Dahmer’s death last week, if less macabre than the 17 murders he confessed to, was every bit as violent. The necrophiliac who had cannibalized young men in his Milwaukee apartment was beaten as he cleaned a prison gymnasium bathroom. A paramedic called to the scene described the head wounds as worse than any he’d seen in traffic wrecks. Dahmer died soon after in a Portage, Wis., hospital. One clue: a bloody broom handle. A letter from an inmate to Dahmer’s attorney claimed that the victim’s name was among seven on a hit list drawn up by other prisoners. But the prime suspect was a convicted murderer who has been diagnosed as delusional, schizophrenic and manic-depressive.
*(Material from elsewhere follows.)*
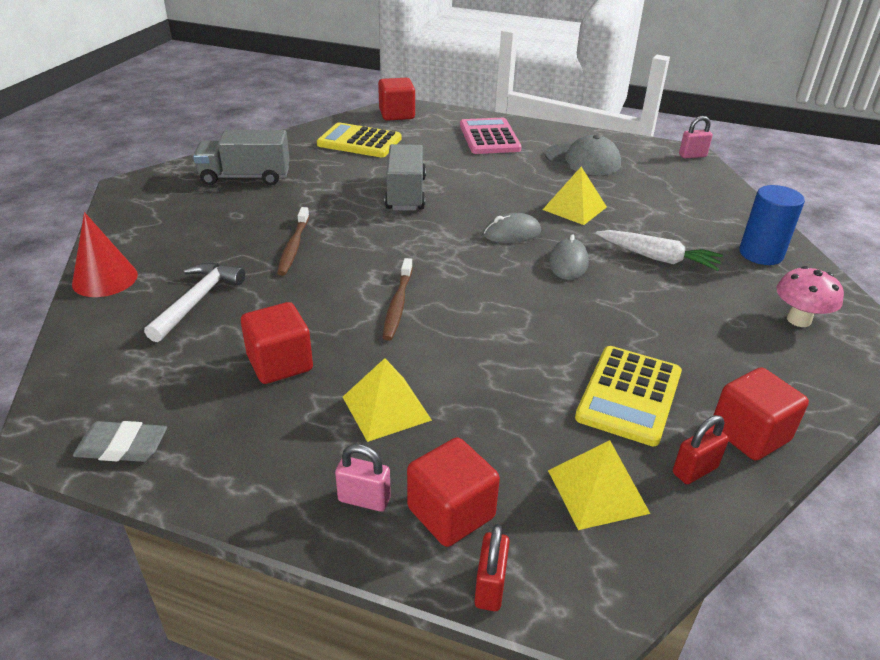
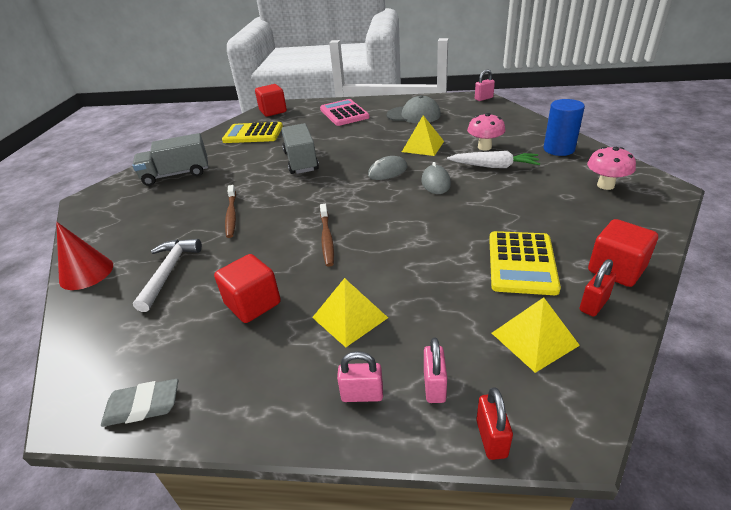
camera: 10 degrees left, 0 degrees up
red cube [407,437,500,547] -> pink padlock [424,337,447,403]
none -> pink mushroom [467,113,505,150]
Dahmer knew that adjusting to prison life meant risking just the kind of attack that ended his life. After months of being isolated for his protection, Dahmer asked for more human contact at the 600-inmate maximum-security prison, and was assigned to a unit reserved for inmates with emotional problems. He argued to remain there after another prisoner clumsily tried to cut him with a makeshift knife in July. Last month Dahmer was allowed to take a janitorial job. Though the promotion exposed him to more inmates, one official told Newsweek, ““he was very insistent that he go into the general prison population. He wanted to see more of the world.''

At 7:50 last Monday morning, Dahmer began working on a three-man cleaning crew. The three may have been left alone for a time. At 8:10, Dahmer and fellow inmate Jesse Anderson were found bludgeoned; Anderson died two days later. Prison sources say guards found blood on the third member of the crew, Christopher Scarver, who once claimed to be the million-year-old Son of God. Investigators are questioning others who were near the gym at the time. One source told Newsweek that officials are exploring whether inmates urged the ““borderline intelligent’’ Scarver, who has not been charged, to attack the pair. Since the murdered men were white and most of Dahmer’s victims, like Scarver, were black, race has been raised as a motive. State prison chief Mike Sullivan doubts the crimes were racially inspired.

The families of Dahmer’s victims will press their claim on his assets, including $500 in ““gate money’’ kept in a prison account for the day of his parole. That could have come no earlier than March 2934, after Dahmer had served 941 years in prison. As it turned out, he served less than three.